Mój pierwszy poród odbył się przez nieoczekiwane cesarskie cięcie, więc mój mąż był pierwszym, który trzymał naszego syna. W chwili, gdy zaczął śpiewać, Zeke przestał płakać i po prostu patrzył na swojego tatę. To było niesamowicie potężne. Jestem pewien, że rozpoznał głos i piosenkę.

click fraud protection

Kochali muzykę i była to dla nich droga do nauczenia się tak wiele – równowagi, dzielenia się i podejmowania zmian, emocjonalnych ekspresja, język (mówiony i migowany) – w wieku 10 miesięcy, kiedy telefon komórkowy Zeke przestał grać, podpisał „More muzyka."

Był taki podziw, piękno i intensywna miłość będąc nową mamą. Ale wszyscy wiemy, że bycie rodzicem to także ciągłe wyzwanie. Musiałem zadbać o to, by były zdrowe, bezpieczne i ubrane, a w końcu były gotowe na studia… (Dobra, małe kroki…!)

Posiadanie aktywnego malucha w ciąży było czasami wyczerpujące, ale Zeke podążał za swoim tatą i często śpiewał Ossianowi w macicy — żałuję, że nie miałem tego nagranie, ale wciąż słyszę jego słodki głos!
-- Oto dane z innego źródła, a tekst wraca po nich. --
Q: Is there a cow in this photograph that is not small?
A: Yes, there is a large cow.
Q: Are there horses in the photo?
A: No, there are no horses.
Pora snu nigdy nie była łatwa – oboje moi chłopcy karmili się do snu, a potem często musieli być trzymani w celu udanej separacji – stopniowa separacja – zdrowa separacja we śnie…

I nie zawsze chcieli naszych piosenek. Pomyśleliśmy, że pewnego wieczoru Zeke entuzjastycznie nas oklaskiwał – lub prosił o więcej – zanim zdaliśmy sobie sprawę, że to tak naprawdę jego stanowczy znak „stop!”.

Nasi chłopcy są muzykami – tylko dla zabawy; jeden gra na gitarze, a drugi na perkusji. Od czasu do czasu gramy jako rodzina, ale najczęściej grają sami lub z przyjaciółmi. Przenieśliśmy się z pieluch na bokserki, od małych dzieci do nastolatków iz życia domowego na studia. Uwaga, spoiler — z wiekiem jest coraz trudniej. Jednak jest to również ekscytujące i satysfakcjonujące, nawet gdy zastanawiasz się, jak twój uroczy, czuły, miękki aniołek stał się włochaty, muskularny i niegrzeczny.

Ale kiedy nie przychodzi mi do głowy nic innego, o czym chcieliby porozmawiać (nie zawsze jestem na bieżąco ze statystykami sportowymi itp.), zawsze możemy porozmawiać o muzyce. W końcu był to nasz pierwszy sposób komunikowania się i jakoś pozostanie niezbędny dla każdego z nas w naszej podróży razem i osobno.